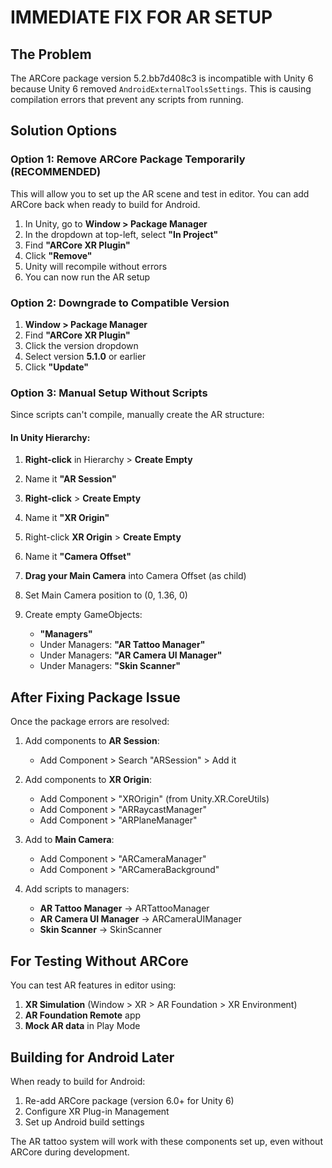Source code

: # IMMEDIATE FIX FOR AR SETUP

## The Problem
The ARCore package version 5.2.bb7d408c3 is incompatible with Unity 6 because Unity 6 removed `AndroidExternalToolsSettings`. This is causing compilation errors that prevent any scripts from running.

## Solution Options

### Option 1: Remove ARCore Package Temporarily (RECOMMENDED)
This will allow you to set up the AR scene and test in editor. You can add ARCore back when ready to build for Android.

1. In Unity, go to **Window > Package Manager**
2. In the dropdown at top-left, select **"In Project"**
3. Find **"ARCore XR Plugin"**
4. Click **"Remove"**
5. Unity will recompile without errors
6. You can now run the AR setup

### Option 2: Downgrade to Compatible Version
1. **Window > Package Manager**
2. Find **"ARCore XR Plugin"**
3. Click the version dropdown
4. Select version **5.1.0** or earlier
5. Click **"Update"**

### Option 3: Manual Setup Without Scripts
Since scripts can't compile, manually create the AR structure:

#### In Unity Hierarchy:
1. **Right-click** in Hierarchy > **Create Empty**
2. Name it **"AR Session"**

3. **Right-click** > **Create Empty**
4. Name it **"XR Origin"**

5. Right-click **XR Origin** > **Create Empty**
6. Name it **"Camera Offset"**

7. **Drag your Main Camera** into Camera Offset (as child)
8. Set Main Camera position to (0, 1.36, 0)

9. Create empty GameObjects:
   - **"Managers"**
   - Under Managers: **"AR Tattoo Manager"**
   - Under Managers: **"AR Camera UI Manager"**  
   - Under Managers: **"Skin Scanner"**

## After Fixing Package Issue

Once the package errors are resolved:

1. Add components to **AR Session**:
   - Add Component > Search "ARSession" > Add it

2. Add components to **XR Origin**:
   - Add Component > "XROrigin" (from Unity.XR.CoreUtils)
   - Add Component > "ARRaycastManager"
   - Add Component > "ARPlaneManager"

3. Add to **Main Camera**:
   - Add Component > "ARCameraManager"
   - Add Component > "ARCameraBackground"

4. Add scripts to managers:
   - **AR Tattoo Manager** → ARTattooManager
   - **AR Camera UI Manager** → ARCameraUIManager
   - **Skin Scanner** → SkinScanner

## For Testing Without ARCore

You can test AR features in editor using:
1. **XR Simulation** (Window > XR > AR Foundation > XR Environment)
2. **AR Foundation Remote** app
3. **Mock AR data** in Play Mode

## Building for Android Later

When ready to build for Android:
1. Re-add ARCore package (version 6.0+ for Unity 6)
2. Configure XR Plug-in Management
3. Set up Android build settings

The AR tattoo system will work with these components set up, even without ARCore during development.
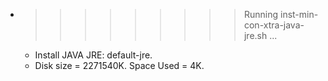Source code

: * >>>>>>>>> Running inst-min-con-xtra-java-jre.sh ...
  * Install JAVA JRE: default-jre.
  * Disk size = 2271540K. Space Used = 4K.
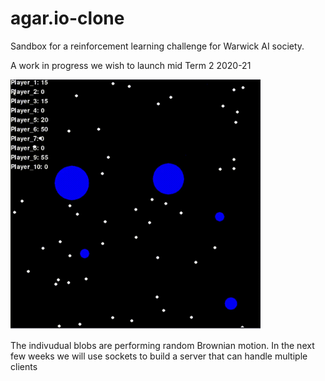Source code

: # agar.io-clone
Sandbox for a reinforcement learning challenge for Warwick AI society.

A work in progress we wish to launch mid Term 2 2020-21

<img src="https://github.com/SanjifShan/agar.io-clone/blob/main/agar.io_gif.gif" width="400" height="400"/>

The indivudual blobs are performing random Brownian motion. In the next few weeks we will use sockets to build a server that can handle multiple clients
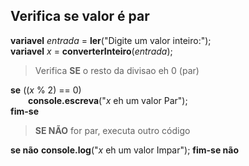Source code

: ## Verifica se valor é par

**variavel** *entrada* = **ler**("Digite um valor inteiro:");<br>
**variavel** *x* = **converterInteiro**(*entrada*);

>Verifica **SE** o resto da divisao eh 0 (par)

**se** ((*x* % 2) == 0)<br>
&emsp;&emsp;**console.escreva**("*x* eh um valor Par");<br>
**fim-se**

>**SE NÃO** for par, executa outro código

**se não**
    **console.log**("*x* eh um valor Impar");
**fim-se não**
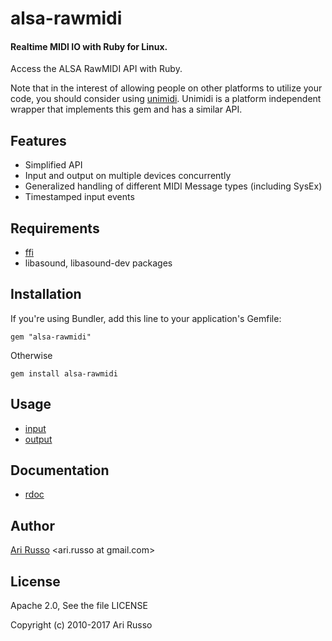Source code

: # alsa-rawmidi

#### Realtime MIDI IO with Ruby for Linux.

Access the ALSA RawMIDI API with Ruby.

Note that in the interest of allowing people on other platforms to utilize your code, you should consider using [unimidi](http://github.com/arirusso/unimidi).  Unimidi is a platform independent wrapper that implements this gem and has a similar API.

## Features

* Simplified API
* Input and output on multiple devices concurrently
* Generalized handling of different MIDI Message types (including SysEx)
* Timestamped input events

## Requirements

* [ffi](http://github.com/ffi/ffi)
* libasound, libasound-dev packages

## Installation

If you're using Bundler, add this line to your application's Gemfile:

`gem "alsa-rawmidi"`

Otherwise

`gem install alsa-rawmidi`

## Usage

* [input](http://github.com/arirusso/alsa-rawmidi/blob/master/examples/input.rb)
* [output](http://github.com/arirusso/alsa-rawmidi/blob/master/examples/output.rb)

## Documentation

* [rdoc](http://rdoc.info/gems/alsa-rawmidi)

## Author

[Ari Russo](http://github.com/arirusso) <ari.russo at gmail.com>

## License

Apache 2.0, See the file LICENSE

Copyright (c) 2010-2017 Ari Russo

--------

Reproduce the data with each occurrence of "alsa-rawmidi" changed to "alsa-midi" and all other text left unchanged. Omit the pictures from your answer.

Source code

: # IMMEDIATE FIX FOR AR SETUP

## The Problem
The ARCore package version 5.2.bb7d408c3 is incompatible with Unity 6 because Unity 6 removed `AndroidExternalToolsSettings`. This is causing compilation errors that prevent any scripts from running.

## Solution Options

### Option 1: Remove ARCore Package Temporarily (RECOMMENDED)
This will allow you to set up the AR scene and test in editor. You can add ARCore back when ready to build for Android.

1. In Unity, go to **Window > Package Manager**
2. In the dropdown at top-left, select **"In Project"**
3. Find **"ARCore XR Plugin"**
4. Click **"Remove"**
5. Unity will recompile without errors
6. You can now run the AR setup

### Option 2: Downgrade to Compatible Version
1. **Window > Package Manager**
2. Find **"ARCore XR Plugin"**
3. Click the version dropdown
4. Select version **5.1.0** or earlier
5. Click **"Update"**

### Option 3: Manual Setup Without Scripts
Since scripts can't compile, manually create the AR structure:

#### In Unity Hierarchy:
1. **Right-click** in Hierarchy > **Create Empty**
2. Name it **"AR Session"**

3. **Right-click** > **Create Empty**
4. Name it **"XR Origin"**

5. Right-click **XR Origin** > **Create Empty**
6. Name it **"Camera Offset"**

7. **Drag your Main Camera** into Camera Offset (as child)
8. Set Main Camera position to (0, 1.36, 0)

9. Create empty GameObjects:
   - **"Managers"**
   - Under Managers: **"AR Tattoo Manager"**
   - Under Managers: **"AR Camera UI Manager"**  
   - Under Managers: **"Skin Scanner"**

## After Fixing Package Issue

Once the package errors are resolved:

1. Add components to **AR Session**:
   - Add Component > Search "ARSession" > Add it

2. Add components to **XR Origin**:
   - Add Component > "XROrigin" (from Unity.XR.CoreUtils)
   - Add Component > "ARRaycastManager"
   - Add Component > "ARPlaneManager"

3. Add to **Main Camera**:
   - Add Component > "ARCameraManager"
   - Add Component > "ARCameraBackground"

4. Add scripts to managers:
   - **AR Tattoo Manager** → ARTattooManager
   - **AR Camera UI Manager** → ARCameraUIManager
   - **Skin Scanner** → SkinScanner

## For Testing Without ARCore

You can test AR features in editor using:
1. **XR Simulation** (Window > XR > AR Foundation > XR Environment)
2. **AR Foundation Remote** app
3. **Mock AR data** in Play Mode

## Building for Android Later

When ready to build for Android:
1. Re-add ARCore package (version 6.0+ for Unity 6)
2. Configure XR Plug-in Management
3. Set up Android build settings

The AR tattoo system will work with these components set up, even without ARCore during development.
Source code

: * >>>>>>>>> Running inst-min-con-xtra-java-jre.sh ...
  * Install JAVA JRE: default-jre.
  * Disk size = 2271540K. Space Used = 4K.
Source code

: # agar.io-clone
Sandbox for a reinforcement learning challenge for Warwick AI society.

A work in progress we wish to launch mid Term 2 2020-21

<img src="https://github.com/SanjifShan/agar.io-clone/blob/main/agar.io_gif.gif" width="400" height="400"/>

The indivudual blobs are performing random Brownian motion. In the next few weeks we will use sockets to build a server that can handle multiple clients
Source code

: ## Verifica se valor é par

**variavel** *entrada* = **ler**("Digite um valor inteiro:");<br>
**variavel** *x* = **converterInteiro**(*entrada*);

>Verifica **SE** o resto da divisao eh 0 (par)

**se** ((*x* % 2) == 0)<br>
&emsp;&emsp;**console.escreva**("*x* eh um valor Par");<br>
**fim-se**

>**SE NÃO** for par, executa outro código

**se não**
    **console.log**("*x* eh um valor Impar");
**fim-se não**
Source code

: # alsa-midi

#### Realtime MIDI IO with Ruby for Linux.

Access the ALSA RawMIDI API with Ruby.

Note that in the interest of allowing people on other platforms to utilize your code, you should consider using [unimidi](http://github.com/arirusso/unimidi).  Unimidi is a platform independent wrapper that implements this gem and has a similar API.

## Features

* Simplified API
* Input and output on multiple devices concurrently
* Generalized handling of different MIDI Message types (including SysEx)
* Timestamped input events

## Requirements

* [ffi](http://github.com/ffi/ffi)
* libasound, libasound-dev packages

## Installation

If you're using Bundler, add this line to your application's Gemfile:

`gem "alsa-midi"`

Otherwise

`gem install alsa-midi`

## Usage

* [input](http://github.com/arirusso/alsa-midi/blob/master/examples/input.rb)
* [output](http://github.com/arirusso/alsa-midi/blob/master/examples/output.rb)

## Documentation

* [rdoc](http://rdoc.info/gems/alsa-midi)

## Author

[Ari Russo](http://github.com/arirusso) <ari.russo at gmail.com>

## License

Apache 2.0, See the file LICENSE

Copyright (c) 2010-2017 Ari Russo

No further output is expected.